Text segment Start Marker

Emphysema and Chronic Obstructive Pulmonary Disease (COPD)
COPD stands for Chronic Obstructive Pulmonary Disease. Over 15 million Americans have been diagnosed with COPD. Evidence suggests that another 15 million have COPD but remain undiagnosed. COPD is presently the third leading cause of death in this country and the 2nd leading cause of disability. Most COPD is related to cigarette smoking, but recent evidence suggests that 25% of those with COPD never smoked. Increasingly environmental factors are felt to play a role in the development and worsening of COPD. There is also an inherited form of COPD called alpha-1 antitrypsin deficiency.
All COPD is not the same. There are those with more of a chronic bronchitic form and some with a more emphysematous form. Emphysema is a progressive, destructive lung disease in which the walls between the tiny air sacs are damaged. As a result, the lungs lose their elasticity and exhaling becomes more and more difficult. Air remains trapped in the overinflated lungs leading to progressive shortness of breath.

Text segment End Marker

* **Prompt 1**
Using the COPD text, explain in one to three sentences why exhaling becomes harder for a person with emphysema.
* **Prompt 2**
From the COPD text, copy the stretch from "All COPD is" through "shortness of breath." word for word.

Record extracts Start Marker

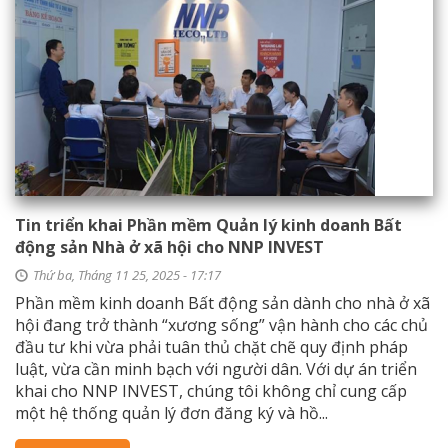
Tin triển khai Phần mềm Quản lý kinh doanh Bất
động sản Nhà ở xã hội cho NNP INVEST
Thứ ba, Tháng 11 25, 2025 - 17:17
Phần mềm kinh doanh Bất động sản dành cho nhà ở xã
hội đang trở thành “xương sống” vận hành cho các chủ
đầu tư khi vừa phải tuân thủ chặt chẽ quy định pháp
luật, vừa cần minh bạch với người dân. Với dự án triển
khai cho NNP INVEST, chúng tôi không chỉ cung cấp
một hệ thống quản lý đơn đăng ký và hồ...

Record extracts End Marker

* **Final answer 1**
In emphysema, the walls between the tiny air sacs are damaged, so the lungs lose their elasticity. As a result, exhaling becomes more and more difficult.

* **Final answer 2**
All COPD is not the same. There are those with more of a chronic bronchitic form and some with a more emphysematous form. Emphysema is a progressive, destructive lung disease in which the walls between the tiny air sacs are damaged. As a result, the lungs lose their elasticity and exhaling becomes more and more difficult. Air remains trapped in the overinflated lungs leading to progressive shortness of breath.